B.6.7. Ainsi qu'il est dit en B.4.3, le principe de la taxation forfaitaire et le montant de 500 euros par appareil ne peuvent être considérés comme déraisonnables, compte tenu des objectifs poursuivis par le législateur décrétal. Ils ne sont donc pas de nature à affecter de manière disproportionnée le droit des propriétaires de ces appareils au respect de leurs biens. Les dispositions en cause ne rompent pas le juste équilibre entre les exigences de l'intérêt général et celles de la protection du droit en cause. Il y a lieu, à cet égard, de prendre en compte le fait que le législateur décrétal poursuit notamment un objectif de santé publique, la lutte préventive contre le tabagisme. La mise en balance de la perte financière subie par le secteur avec l'importance des effets du tabac sur la santé n'aboutit pas au constat que la taxe litigieuse, qui répond à un besoin social impérieux de protection de la santé, serait disproportionnée au regard du droit invoqué.

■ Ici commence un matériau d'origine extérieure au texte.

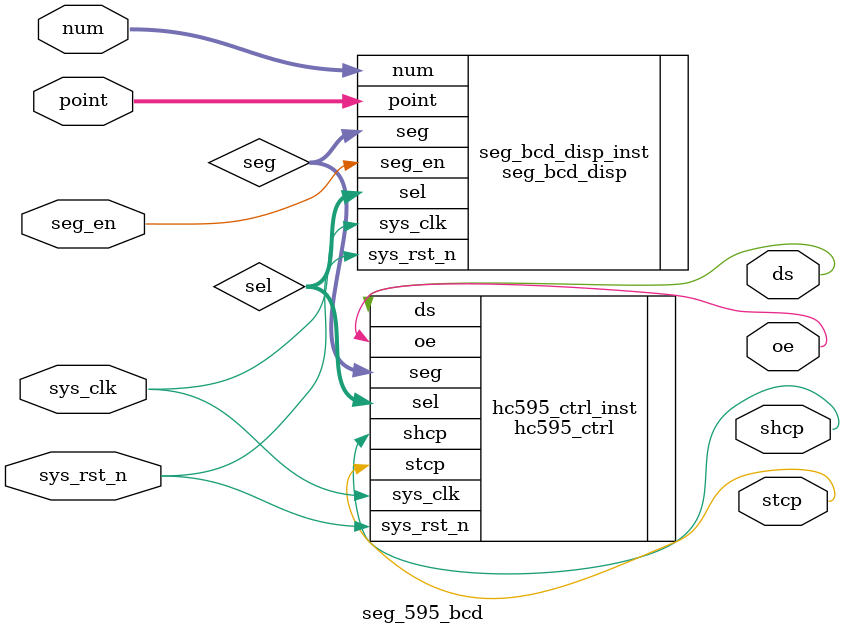
<source format=v>
`timescale  1ns/1ns

module  seg_595_bcd
(
    input   wire            sys_clk     , //系统时钟，频率50MHz
    input   wire            sys_rst_n   , //复位信号，低有效
    input   wire    [23:0]  num         , //数码管要显示的bcd码数值
    input   wire    [5:0]   point       , //小数点显示,高电平有效
    input   wire            seg_en      , //数码管使能信号，高电平有效

    output  wire            stcp        , //输出数据存储寄时钟
    output  wire            shcp        , //移位寄存器的时钟输入
    output  wire            ds          , //串行数据输入
    output  wire            oe            //输出使能信号

);

//********************************************************************//
//******************** Parameter And Internal Signal *****************//
//********************************************************************//

//wire  define
wire    [5:0]   sel;    //数码管位选信号
wire    [7:0]   seg;    //数码管段选信号

//********************************************************************//
//**************************** Main Code *****************************//
//********************************************************************//

seg_bcd_disp    seg_bcd_disp_inst
(
    .sys_clk     (sys_clk  ),   //系统时钟，频率50MHz
    .sys_rst_n   (sys_rst_n),   //复位信号，低有效
    .num         (num      ),   //数码管要显示的值
    .point       (point    ),   //小数点显示,高电平有效
    .seg_en      (seg_en   ),   //数码管使能信号，高电平有效

    .sel         (sel      ),   //数码管位选信号
    .seg         (seg      )    //数码管段选信号
    
);

hc595_ctrl  hc595_ctrl_inst
(
    .sys_clk     (sys_clk  ),   //系统时钟，频率50MHz
    .sys_rst_n   (sys_rst_n),   //复位信号，低有效
    .sel         (sel      ),   //数码管位选信号
    .seg         (seg      ),   //数码管段选信号

    .stcp        (stcp     ),   //输出数据存储寄时钟
    .shcp        (shcp     ),   //移位寄存器的时钟输入
    .ds          (ds       ),   //串行数据输入
    .oe          (oe       )
    
);

endmodule

</source>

B.6.8. La quatrième question préjudicielle appelle une réponse négative.

Par ces motifs, la Cour dit pour droit : Les articles 1er, 2, 1°, f), et 4 du décret de la Région wallonne du 19 novembre 1998 instaurant une taxe sur les automates en Région wallonne ne violent ni les articles 10, 11 et 172 de la Constitution, lus ou non en combinaison avec la liberté de commerce et d'industrie, ni l'article 16 de la Constitution, lu en combinaison avec l'article 1er du Premier Protocole additionnel à la Convention européenne des droits de l'homme.

Ainsi rendu en langue française et en langue néerlandaise, conformément à l'article 65 de la loi spéciale du 6 janvier 1989 sur la Cour constitutionnelle, le 27 avril 2017.